Hyperparameter	What it Controls	Simple Explanation	Real-Life Example	Impact if Too Low	Impact if Too High	Typical Values	Common Algorithms
learning_rate	Size of each learning update	How big a step the model takes when adjusting predictions	Adjusting your aim when learning to throw darts	Learning is very slow	Training becomes unstable and overshoots optimal solution	0.01 – 0.1	XGBoost, LightGBM, Gradient Boosting, Neural Networks
max_depth	Maximum depth of decision trees	How complex the decision rules can become	Loan approval rules adding more conditions	Model too simple → underfitting	Model memorizes training data → overfitting	3 – 10	XGBoost, LightGBM, Random Forest, Decision Trees
n_estimators	Number of trees/iterations	Number of models combined to make the final prediction	A committee where many members vote	Model may not learn enough patterns	Training slower and higher overfitting risk	100 – 1000	XGBoost, LightGBM, Random Forest, Gradient Boosting
subsample	Fraction of training data used per tree	Each tree trains on a random subset of data	Political polling using a sample instead of the full population	Model may miss useful patterns	Less randomness → higher overfitting	0.6 – 0.9	XGBoost, LightGBM, Gradient Boosting
regularization	Penalty for model complexity	Discourages overly complex models	Speed limits preventing reckless driving	Model can overfit	Model becomes too simple and underfits	0.01 – 10 (varies)	XGBoost, LightGBM, Logistic Regression, Neural Networks
class_weight	Importance assigned to each class	Makes the model pay more attention to minority classes	Fraud detection where fraud is rare	Model ignores minority class	Too many false positives	`balanced` or custom (e.g., `{0:1, 1:10}`)	Logistic Regression, Random Forest, SVM, Decision Trees
n_clusters	Number of clusters to form	Defines how many groups the algorithm should find	Customer segmentation into groups	Groups become too broad	Groups become fragmented and noisy	2 – 20 (problem dependent)	K-Means, Gaussian Mixture Models, Spectral Clustering

Approaches¶

automatic-model-tuning-how-it-works

Grid search¶

Chooses a combination of values from the range of categorical values specified when you create the tuning job. Only categorical parameters are supported when using grid search. The number of training jobs is automatically calculated by to be the total number of distinct categorical combinations possible.

Random search¶

Chooses a random combination of hyperparameter values in the specified range for each training job. The choice of hyperparameters does not depend on the results of previous runs, so you can run multiple training jobs in parallel.

Bayesian optimization¶

Bayesian optimization is a method for choosing good hyperparameters by learning from previous training runs. You start by trying a few different hyperparameter values and training the model. After each run, you record how well the model performed using a chosen metric.

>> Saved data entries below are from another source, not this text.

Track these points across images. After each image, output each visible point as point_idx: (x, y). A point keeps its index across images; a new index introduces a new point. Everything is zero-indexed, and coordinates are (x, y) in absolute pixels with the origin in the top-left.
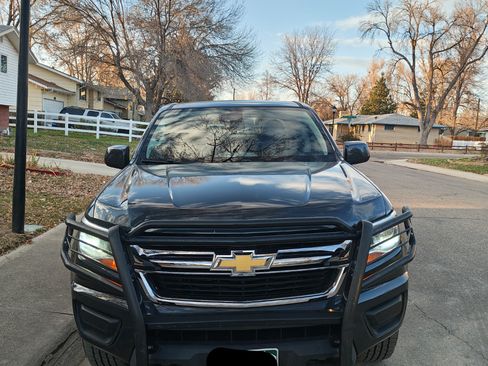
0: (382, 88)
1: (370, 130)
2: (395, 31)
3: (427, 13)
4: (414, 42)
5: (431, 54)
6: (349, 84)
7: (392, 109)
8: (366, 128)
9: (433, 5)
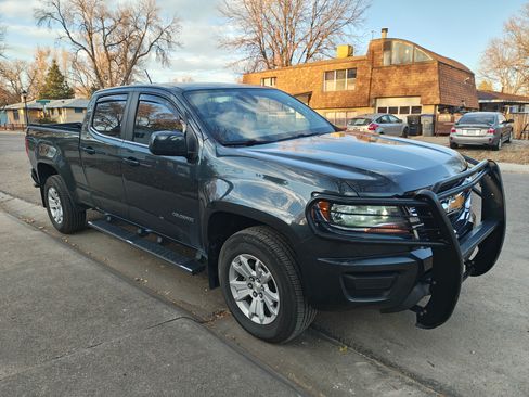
0: (56, 74)
1: (60, 113)
2: (72, 22)
3: (95, 10)
4: (90, 34)
5: (106, 47)
6: (19, 70)
7: (69, 94)
8: (56, 112)
9: (101, 3)
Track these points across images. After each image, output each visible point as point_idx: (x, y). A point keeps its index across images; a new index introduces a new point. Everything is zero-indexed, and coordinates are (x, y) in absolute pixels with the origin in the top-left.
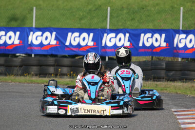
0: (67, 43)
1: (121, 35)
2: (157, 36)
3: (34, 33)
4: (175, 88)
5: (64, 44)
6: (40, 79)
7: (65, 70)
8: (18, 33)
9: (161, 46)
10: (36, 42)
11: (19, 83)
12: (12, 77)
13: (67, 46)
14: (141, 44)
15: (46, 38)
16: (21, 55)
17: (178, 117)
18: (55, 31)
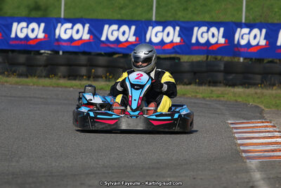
0: (103, 38)
1: (170, 29)
2: (214, 30)
3: (62, 25)
4: (235, 94)
5: (99, 39)
6: (69, 82)
7: (100, 71)
8: (43, 25)
9: (219, 42)
10: (65, 37)
11: (43, 86)
12: (35, 79)
13: (103, 42)
14: (194, 41)
15: (78, 31)
16: (47, 52)
17: (235, 131)
18: (88, 23)
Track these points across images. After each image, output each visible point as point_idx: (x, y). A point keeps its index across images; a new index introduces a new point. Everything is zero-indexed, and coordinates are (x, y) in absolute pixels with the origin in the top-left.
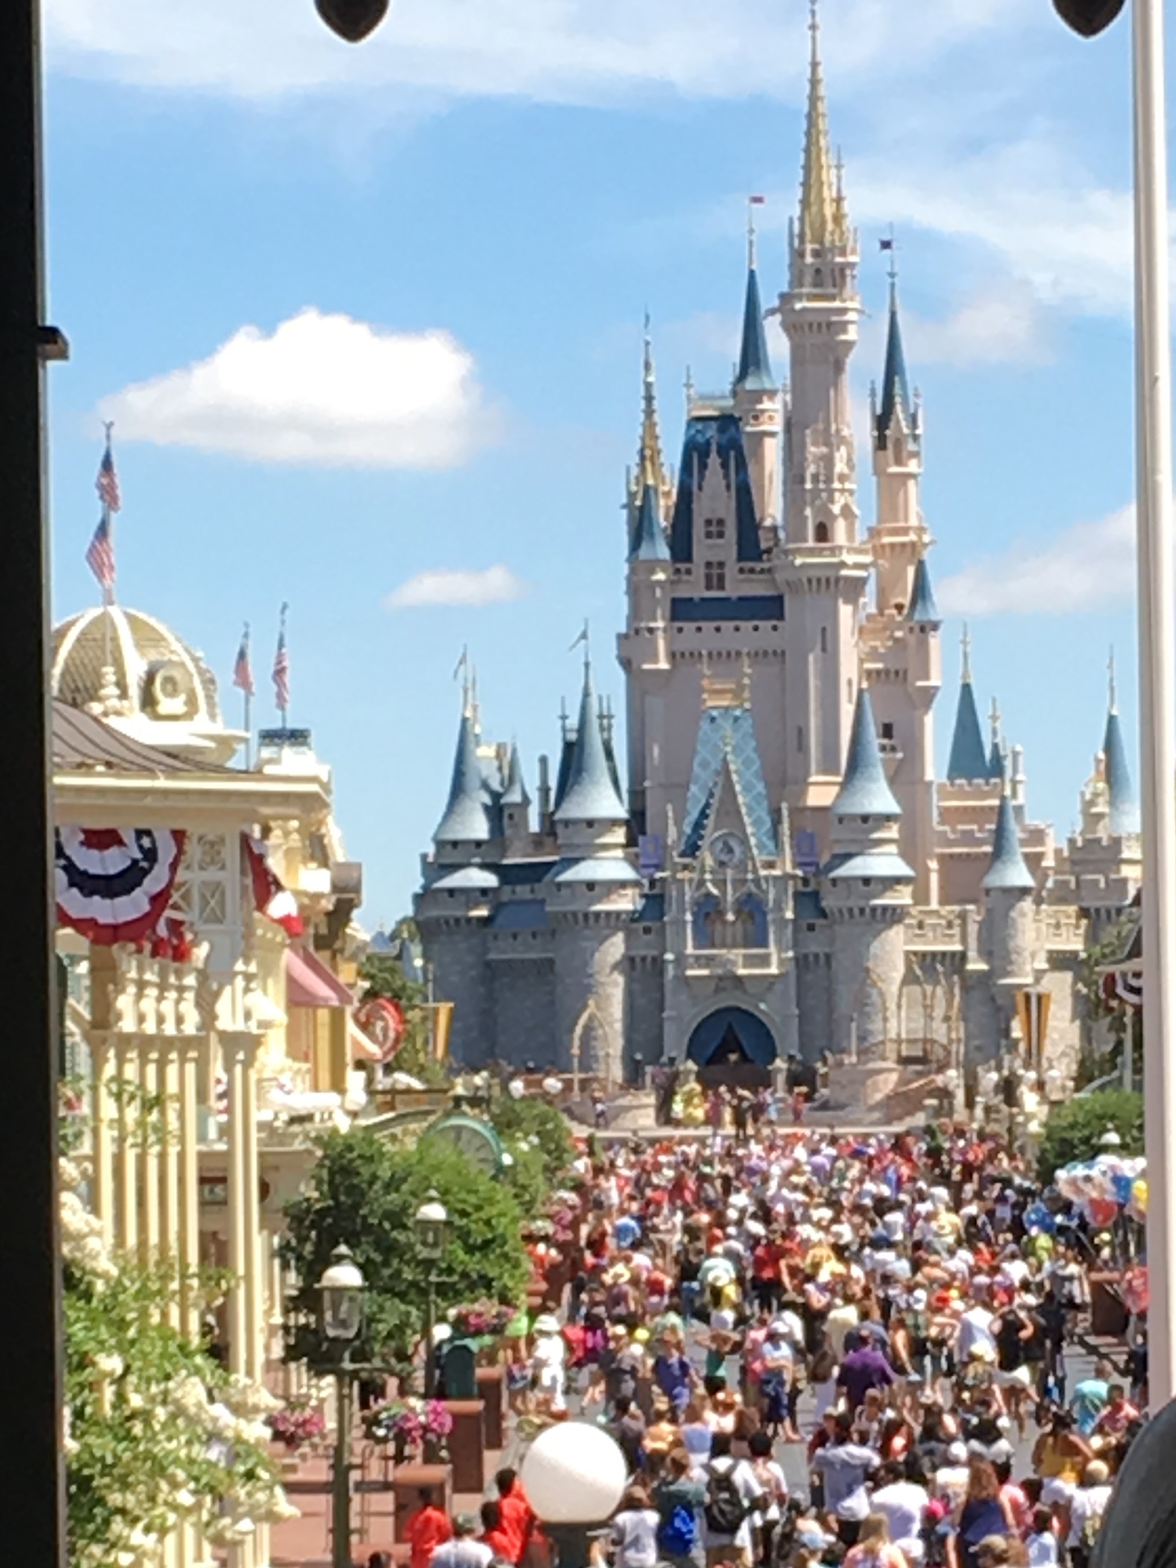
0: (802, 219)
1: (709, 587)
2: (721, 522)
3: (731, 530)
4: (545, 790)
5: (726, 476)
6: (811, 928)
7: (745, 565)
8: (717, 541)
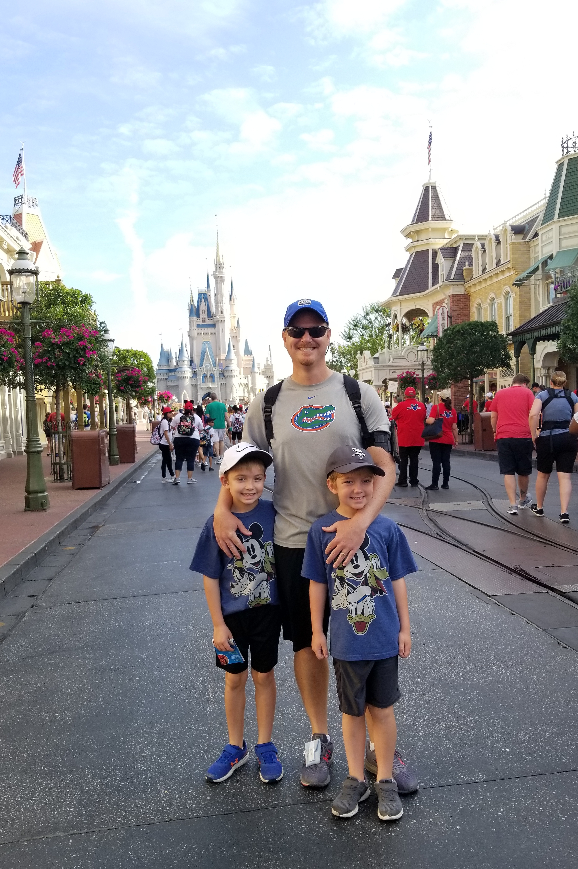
0: (216, 259)
1: (203, 322)
2: (204, 311)
3: (206, 312)
4: (176, 358)
5: (205, 303)
6: (222, 379)
7: (209, 318)
8: (204, 314)
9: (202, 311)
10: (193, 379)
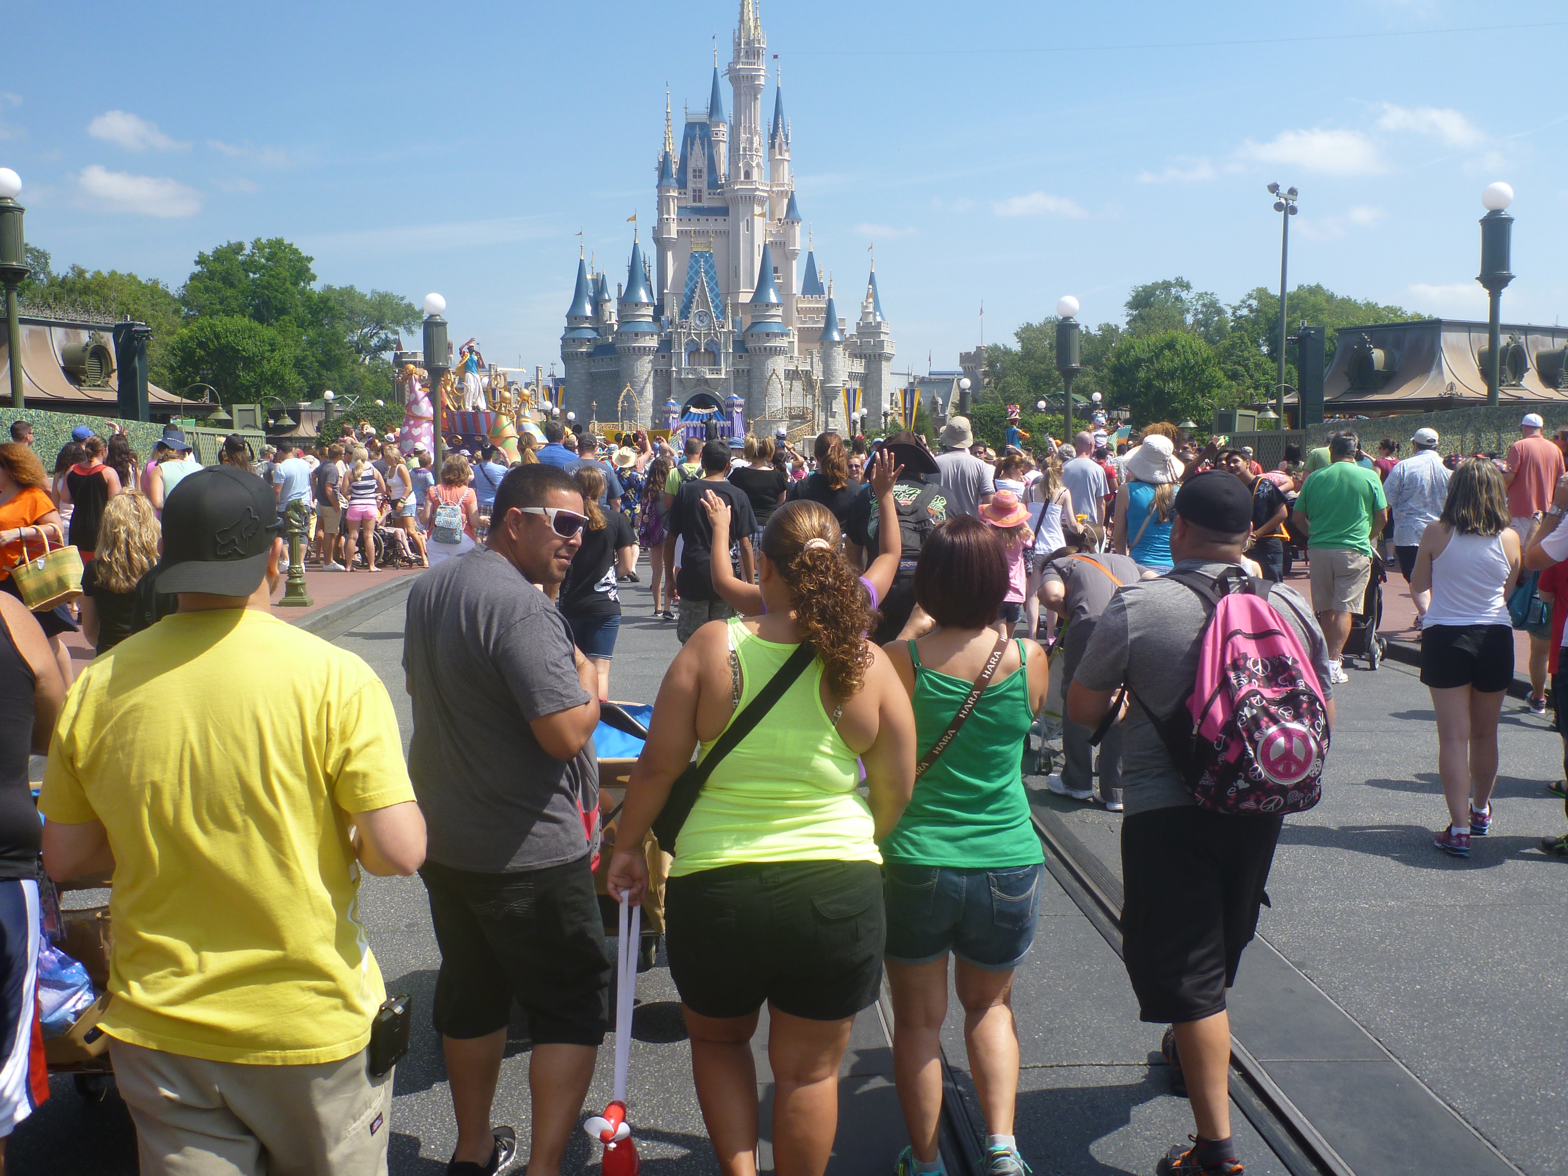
0: (739, 30)
1: (694, 201)
2: (700, 171)
3: (705, 176)
4: (619, 297)
5: (703, 149)
6: (741, 357)
7: (712, 191)
8: (698, 180)
9: (694, 171)
10: (660, 354)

Using these past results, Bayesian optimization builds an internal model that estimates which hyperparameter values are likely to work well. It then selects the next set of hyperparameters to test based on what it has learned so far. This cycle repeats until you reach a limit, such as a maximum number of training runs or a time limit.

Hyperband¶

Hyperband is a hyperparameter tuning method that speeds up training by stopping bad runs early. It starts many training jobs with different hyperparameter values and gives each one a small amount of resources, such as a few training epochs.

As results come in, Hyperband compares their intermediate performance and allocates more resources to the best-performing configurations, while automatically stopping those that perform poorly. It works best for iterative models that report metrics during training (like neural networks) and often finds good hyperparameters faster than random search and some Bayesian optimization approaches.